◆ Your task:
Reproduce every item below line for line, but leave out the pictures.

◆ Images with body landmarks located:
═══

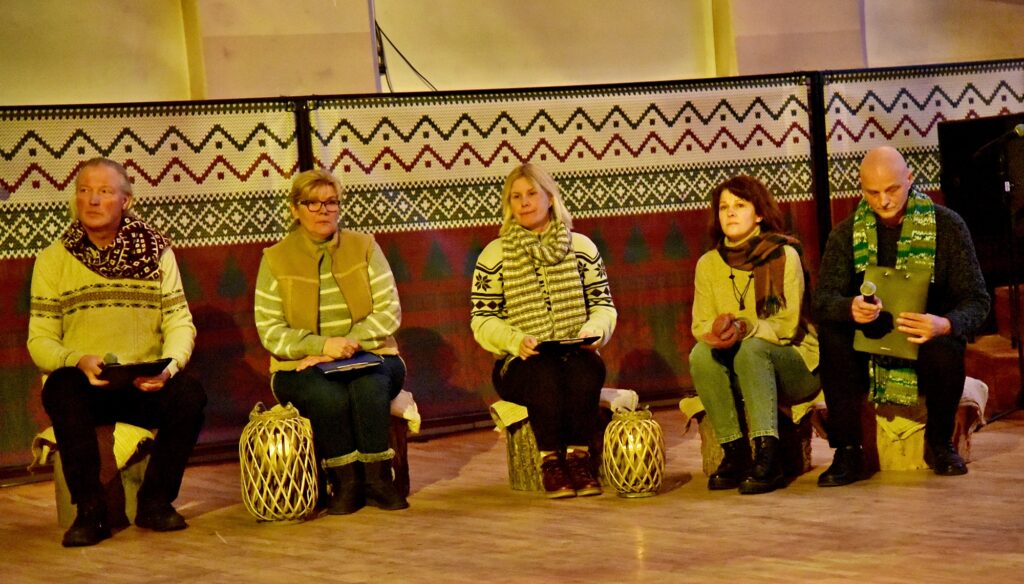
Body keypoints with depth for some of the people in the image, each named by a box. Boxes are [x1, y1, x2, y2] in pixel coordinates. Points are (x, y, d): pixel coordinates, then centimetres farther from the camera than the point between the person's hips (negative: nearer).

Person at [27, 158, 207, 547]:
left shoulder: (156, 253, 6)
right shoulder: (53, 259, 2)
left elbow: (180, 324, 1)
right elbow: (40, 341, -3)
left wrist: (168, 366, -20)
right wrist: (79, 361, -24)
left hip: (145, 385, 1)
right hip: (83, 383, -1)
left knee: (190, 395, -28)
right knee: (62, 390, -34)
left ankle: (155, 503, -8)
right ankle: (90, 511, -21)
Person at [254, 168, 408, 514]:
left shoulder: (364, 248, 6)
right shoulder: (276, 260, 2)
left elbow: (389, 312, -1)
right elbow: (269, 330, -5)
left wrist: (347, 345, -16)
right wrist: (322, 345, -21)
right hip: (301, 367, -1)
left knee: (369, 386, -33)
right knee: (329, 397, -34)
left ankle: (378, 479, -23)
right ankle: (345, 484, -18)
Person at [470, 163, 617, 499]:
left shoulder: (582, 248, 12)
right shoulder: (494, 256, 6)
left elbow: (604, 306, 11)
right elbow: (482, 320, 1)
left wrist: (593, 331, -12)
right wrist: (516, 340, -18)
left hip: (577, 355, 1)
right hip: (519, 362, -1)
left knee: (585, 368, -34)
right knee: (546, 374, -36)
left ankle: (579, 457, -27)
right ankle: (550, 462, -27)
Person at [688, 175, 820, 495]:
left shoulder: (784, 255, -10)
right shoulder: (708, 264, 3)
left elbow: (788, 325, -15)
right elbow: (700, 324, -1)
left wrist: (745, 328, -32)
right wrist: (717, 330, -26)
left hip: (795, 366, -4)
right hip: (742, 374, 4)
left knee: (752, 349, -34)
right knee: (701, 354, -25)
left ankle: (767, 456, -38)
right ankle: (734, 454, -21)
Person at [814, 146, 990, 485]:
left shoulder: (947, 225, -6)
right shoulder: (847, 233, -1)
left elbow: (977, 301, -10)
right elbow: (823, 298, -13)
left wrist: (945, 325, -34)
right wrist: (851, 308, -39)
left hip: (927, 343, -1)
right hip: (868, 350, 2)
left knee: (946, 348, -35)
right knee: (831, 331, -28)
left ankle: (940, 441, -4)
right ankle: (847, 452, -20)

═══

◆ Task response:
Body keypoints with depth for some of the people in the image, each named by a box. Boxes are [x1, y1, x2, y2] in pixel coordinates. Points are (x, y, d): pixel coordinates, then centimetres farther from the camera than the point between the person's hips (negative: nearer).

Person at [27, 158, 207, 547]:
left shoulder: (156, 253, 6)
right shoulder: (53, 259, 2)
left elbow: (180, 324, 1)
right elbow: (40, 341, -3)
left wrist: (168, 366, -20)
right wrist: (79, 361, -24)
left hip: (145, 385, 1)
right hip: (83, 383, -1)
left knee: (190, 395, -28)
right knee: (62, 390, -34)
left ankle: (155, 503, -8)
right ankle: (90, 511, -21)
Person at [254, 168, 408, 514]:
left shoulder: (364, 248, 6)
right shoulder: (276, 260, 2)
left elbow: (389, 312, -1)
right elbow: (269, 330, -5)
left wrist: (347, 345, -16)
right wrist: (322, 345, -21)
right hip: (301, 367, -1)
left knee: (369, 386, -33)
right knee: (329, 397, -34)
left ankle: (378, 479, -23)
right ankle: (345, 484, -18)
Person at [470, 163, 617, 499]:
left shoulder: (582, 248, 12)
right shoulder: (494, 256, 6)
left elbow: (604, 306, 11)
right elbow: (482, 320, 1)
left wrist: (593, 331, -12)
right wrist: (516, 340, -18)
left hip: (577, 355, 1)
right hip: (519, 362, -1)
left knee: (585, 368, -34)
right knee: (546, 374, -36)
left ankle: (579, 457, -27)
right ankle: (550, 462, -27)
Person at [688, 175, 820, 495]:
left shoulder: (784, 255, -10)
right shoulder: (708, 264, 3)
left elbow: (788, 325, -15)
right elbow: (700, 324, -1)
left wrist: (745, 328, -32)
right wrist: (717, 330, -26)
left hip: (795, 366, -4)
right hip: (742, 374, 4)
left knee: (752, 349, -34)
right knee: (701, 354, -25)
left ankle: (767, 456, -38)
right ankle: (734, 454, -21)
Person at [814, 146, 990, 485]:
left shoulder: (947, 225, -6)
right shoulder: (847, 233, -1)
left elbow: (977, 301, -10)
right elbow: (823, 298, -13)
left wrist: (945, 325, -34)
right wrist: (851, 308, -39)
left hip: (927, 343, -1)
right hip: (868, 350, 2)
left knee: (946, 348, -35)
right knee: (831, 331, -28)
left ankle: (940, 441, -4)
right ankle: (847, 452, -20)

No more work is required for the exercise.